Now the slave’s place in the house is not assured,
but the son’s place is assured.
So if the Son makes you free,
you will be free indeed.
I know that you are descended from Abraham;
but in spite of that you want to kill me
because nothing I say has penetrated into you.
What I, for my part, speak of
is what I have seen with my Father;
but you, you put into action
the lessons learnt from your father.’
They repeated, ‘Our father is Abraham.’ Jesus said to them:
‘If you were Abraham’s children,
you would do as Abraham did.
As it is, you want to kill me
when I tell you the truth
as I have learnt it from God;
that is not what Abraham did.
What you are doing is what your father does.’
‘We were not born of prostitution,’ they went on ‘we have one father: God.’ Jesus answered:
‘If God were your father, you would love me,
since I have come here from God;
yes, I have come from him;
not that I came because I chose,
no, I was sent, and by him.’
“If you remain in my word, you will truly be my disciples”

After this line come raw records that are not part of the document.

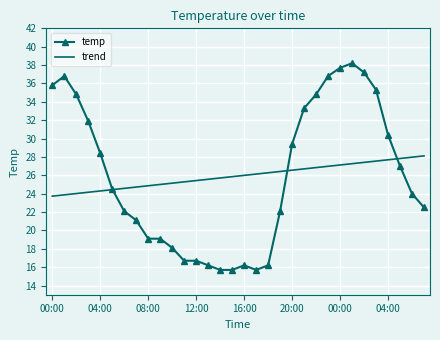

Which series has the largest range (max minus min)?

temp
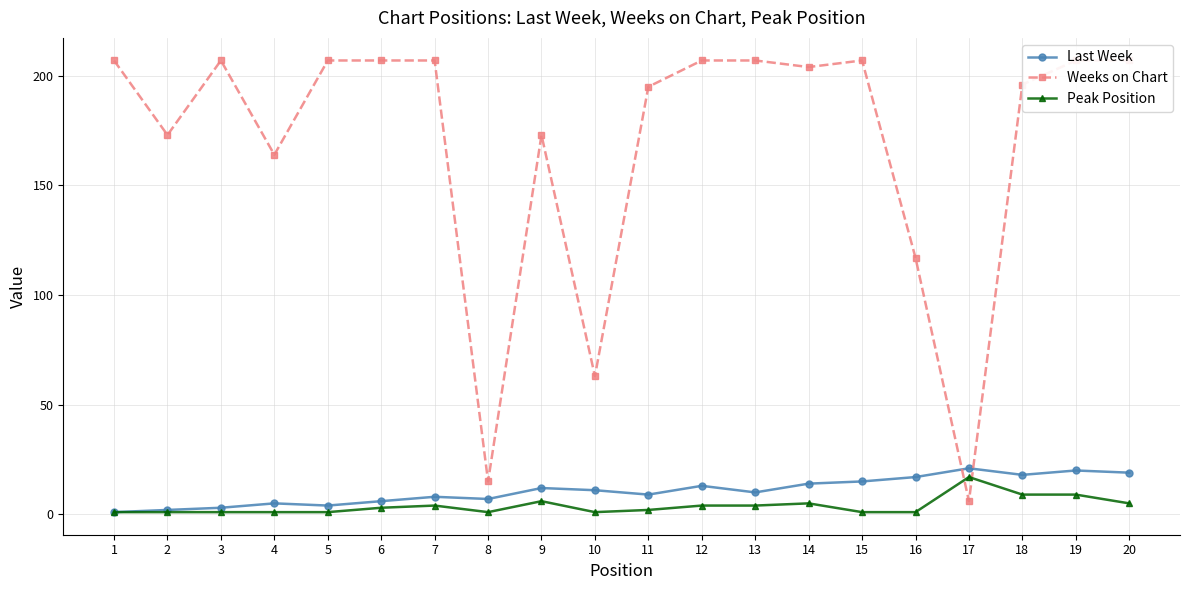

What is the sum of all Peak Position values?

77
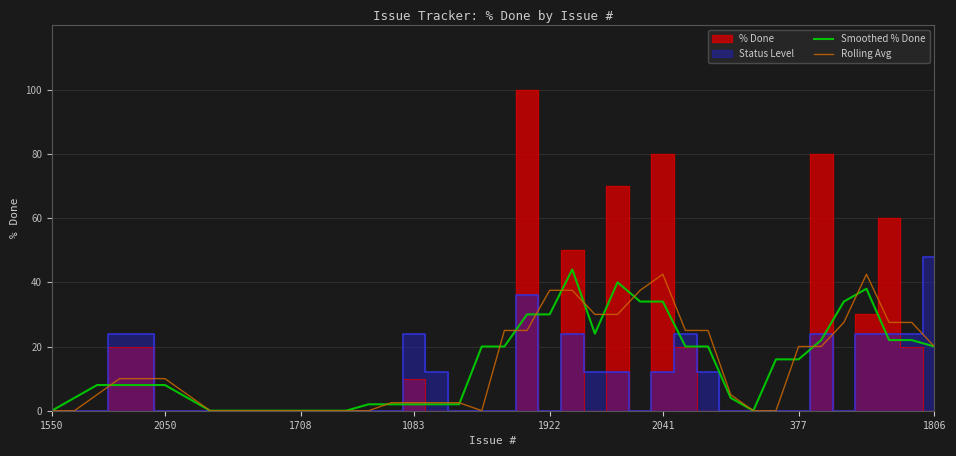

At which label does Rolling Avg first exceed 10?

20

The thing about being authentic to something is that at some point, your convictions will be tested. It’s only when you are put under duress that you discover the true nature of your hearts and the strength of your faith. In the gospel reading today, Jesus warns the Jews that it is not enough to be something ‘in name’ when they protest that as ‘descendants of Abraham’ they are free. You have to be authentic in spirit as well, to be faithful to the principles you profess.
At Thanksgiving each year, our parish puts on an event called the ‘Family 2 Family’ charity at our church. Parishioners adopt a family over the holiday season and put together gift bags and grocery hampers for them. What started out with good intent though, has over the years, morphed into something resembling a contest. The receiving families have started to compare their gifts and begun to ask for more complicated presents – electronics goods, expensive shoes, fancy bikes. Meanwhile, the giving families try to outdo one another, with more and more lavish presents. Somewhere along the way, the whole thing turned into a competition of ‘conspicuous giving and receiving’ – and that has ruined the spirit of it.

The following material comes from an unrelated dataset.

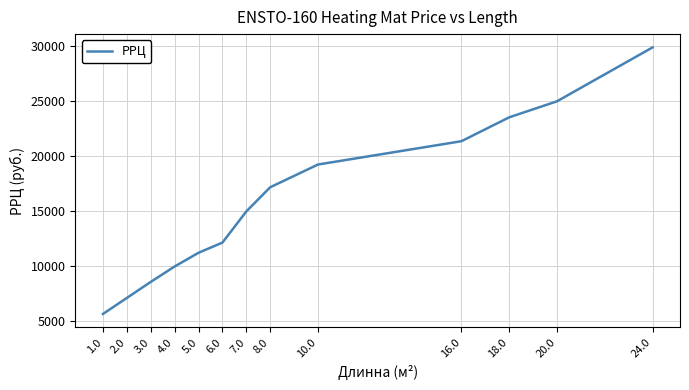

List the labels in order of value, largest first.

24.0, 20.0, 18.0, 16.0, 10.0, 8.0, 7.0, 6.0, 5.0, 4.0, 3.0, 2.0, 1.0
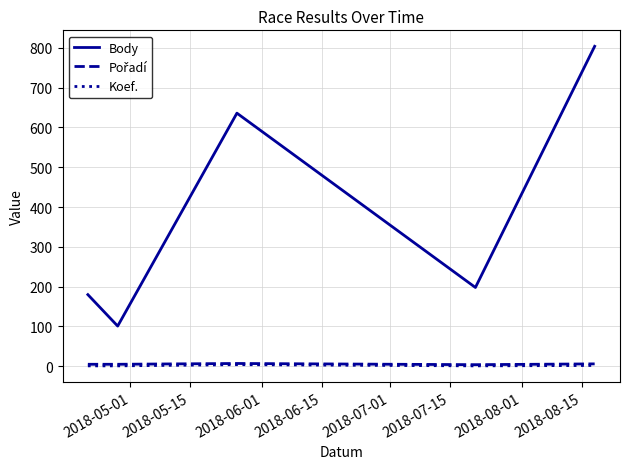

Which series has the largest total across all categories?

Body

I received a wish-list last year as part of this, which looked like something a spoiled, unsupervised child might have put together. I felt irritation, annoyance and frustration – with myself for being so ungenerous, with the organizing committee for allowing it to get to this, with the church for not policing the organizers better. And then I wondered, what is the correct Christian response to this? Protest? Walk away and find somewhere else to serve? Suck it up and go along with it? What happens when as believers, we become disillusioned with the decisions of our church leaders? I just don’t know. I DO know that I’m helping no one by feeling angry and resentful over this.
Anger and resentment have no place in Christian discipleship. How do I fix this? How do I fix me? Is it even my place to fix things? The gospel of Luke says, that “blessed are they who have kept the word with a generous heart and yield a harvest through perseverance” (Luke 8:15). I’m sure setting up the early church would have been an incredibly frustrating affair. Along the way, there would have been plenty of those who would have thrown their hands up and walked away. Perhaps running the good race requires the mental grit and toughnesss of a marathon runner, so that we can truly say at the end, “I have fought the good fight, I have finished the race, I have kept the faith” (2 Timothy 4:7).
(Today’s Oxygen by Sharon Soo)
Prayer: We pray for the grace, patience and endurance that we too might run a good race
Thanksgiving: We give thanks to those who persevere in His service, who are able to look beyond the setbacks to a higher cause and a better good.